DATA TO PROCESS:
[Start of section]

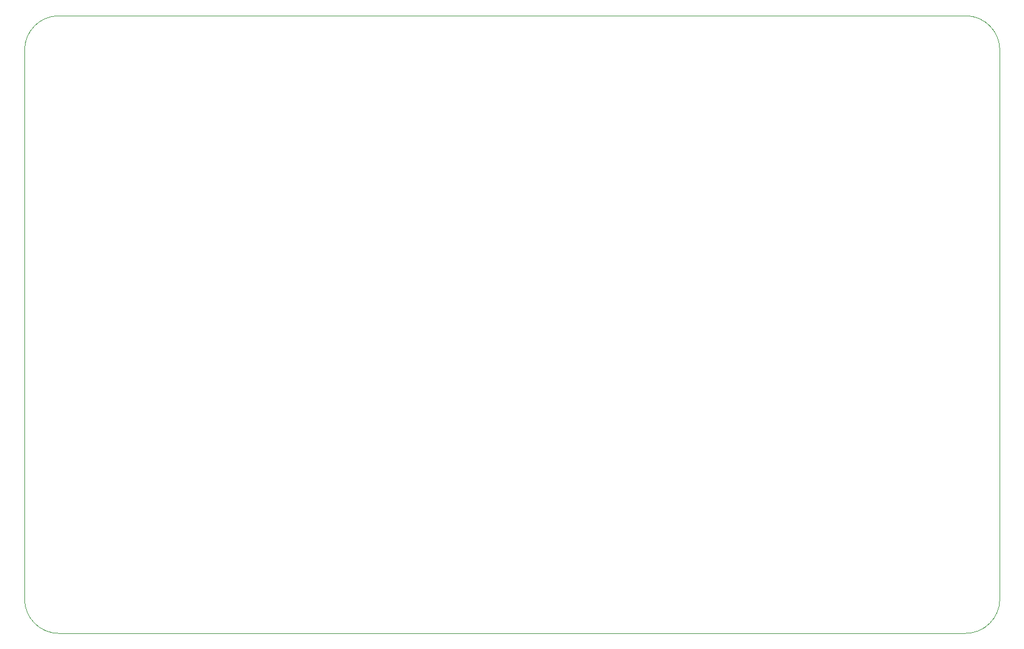
<source format=gbr>
%TF.GenerationSoftware,KiCad,Pcbnew,9.0.3*%
%TF.CreationDate,2025-09-16T13:04:12-04:00*%
%TF.ProjectId,CAEN_NEVIS_DAQ_12V,4341454e-5f4e-4455-9649-535f4441515f,rev?*%
%TF.SameCoordinates,Original*%
%TF.FileFunction,Profile,NP*%
%FSLAX46Y46*%
G04 Gerber Fmt 4.6, Leading zero omitted, Abs format (unit mm)*
G04 Created by KiCad (PCBNEW 9.0.3) date 2025-09-16 13:04:12*
%MOMM*%
%LPD*%
G01*
G04 APERTURE LIST*
%TA.AperFunction,Profile*%
%ADD10C,0.050000*%
%TD*%
G04 APERTURE END LIST*
D10*
X214000000Y-124000000D02*
X214000000Y-44000000D01*
X214000000Y-124000000D02*
G75*
G02*
X209000000Y-129000000I-5000000J0D01*
G01*
X77000000Y-129000000D02*
X209000000Y-129000000D01*
X209000000Y-39000000D02*
X77000000Y-39000000D01*
X72000000Y-44000000D02*
X72000000Y-124000000D01*
X77000000Y-129000000D02*
G75*
G02*
X72000000Y-124000000I0J5000000D01*
G01*
X72000000Y-44000000D02*
G75*
G02*
X77000000Y-39000000I5000000J0D01*
G01*
X209000000Y-39000000D02*
G75*
G02*
X214000000Y-44000000I0J-5000000D01*
G01*
M02*

</source>
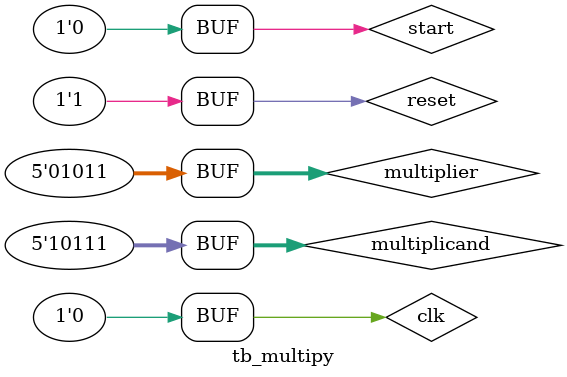
<source format=v>
module tb_multipy;
	parameter dp_width=5;
	wire [dp_width*2-1:0] product;
	wire ready;
	reg [dp_width-1:0] multiplier,multiplicand;
	reg reset,clk,start;
	reg mismatched;
	
	seq_multi multi (clk, reset, multiplier, multiplicand, start, product,ready);
	
	initial begin
		clk=0;
		repeat(26) #5 clk=~clk;
	end
	
	initial begin
		start=0;
		reset=0;
		#2 start=1;
		reset=1;
		multiplicand=5'b10111;
		multiplier= 5'b01011;
		#10 start=0;
	end
	initial mismatched=(product!=(multiplicand*multiplier));
endmodule
</source>
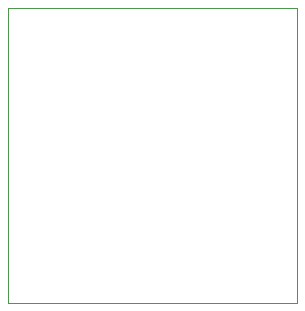
<source format=gbr>
G04 #@! TF.FileFunction,Profile,NP*
%FSLAX46Y46*%
G04 Gerber Fmt 4.6, Leading zero omitted, Abs format (unit mm)*
G04 Created by KiCad (PCBNEW (after 2015-may-25 BZR unknown)-product) date Thu 04 Jun 2015 12:18:02 PM PDT*
%MOMM*%
G01*
G04 APERTURE LIST*
%ADD10C,0.100000*%
G04 APERTURE END LIST*
D10*
X137500000Y-86957000D02*
X162000000Y-86957000D01*
X162000000Y-111957000D02*
X162000000Y-86957000D01*
X162000000Y-111957000D02*
X137500000Y-111957000D01*
X137500000Y-86957000D02*
X137500000Y-111957000D01*
M02*

</source>
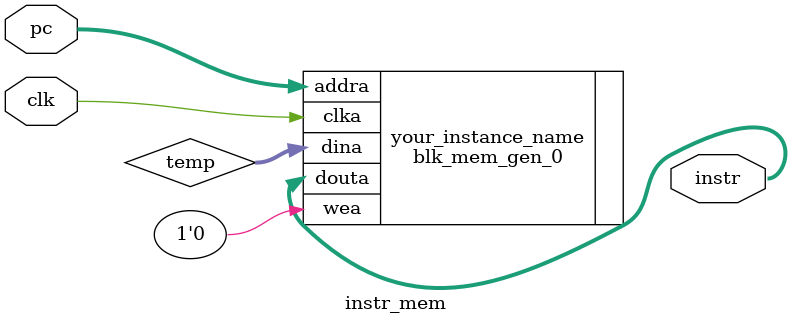
<source format=v>
`timescale 1ns / 1ps


module instr_mem(
    input clk,
    output [31:0] instr,
    input [31:0] pc
);

    wire [31:0] temp;
    
    blk_mem_gen_0 your_instance_name (
      .clka(clk),    // input wire clka
      .wea(1'b0),      // input wire [0 : 0] wea
      .addra(pc),  // input wire [15 : 0] addra
      .dina(temp),    // input wire [31 : 0] dina
      .douta(instr)  // output wire [31 : 0] douta
    );
endmodule

</source>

[End of section]

TASK DETAILS:
Print again, exactly, the lines of the records above from the first line through the line with "X209000000Y-129000000D01*". No pictures.

YOUR SOLUTION:
<source format=gbr>
%TF.GenerationSoftware,KiCad,Pcbnew,9.0.3*%
%TF.CreationDate,2025-09-16T13:04:12-04:00*%
%TF.ProjectId,CAEN_NEVIS_DAQ_12V,4341454e-5f4e-4455-9649-535f4441515f,rev?*%
%TF.SameCoordinates,Original*%
%TF.FileFunction,Profile,NP*%
%FSLAX46Y46*%
G04 Gerber Fmt 4.6, Leading zero omitted, Abs format (unit mm)*
G04 Created by KiCad (PCBNEW 9.0.3) date 2025-09-16 13:04:12*
%MOMM*%
%LPD*%
G01*
G04 APERTURE LIST*
%TA.AperFunction,Profile*%
%ADD10C,0.050000*%
%TD*%
G04 APERTURE END LIST*
D10*
X214000000Y-124000000D02*
X214000000Y-44000000D01*
X214000000Y-124000000D02*
G75*
G02*
X209000000Y-129000000I-5000000J0D01*
G01*
X77000000Y-129000000D02*
X209000000Y-129000000D01*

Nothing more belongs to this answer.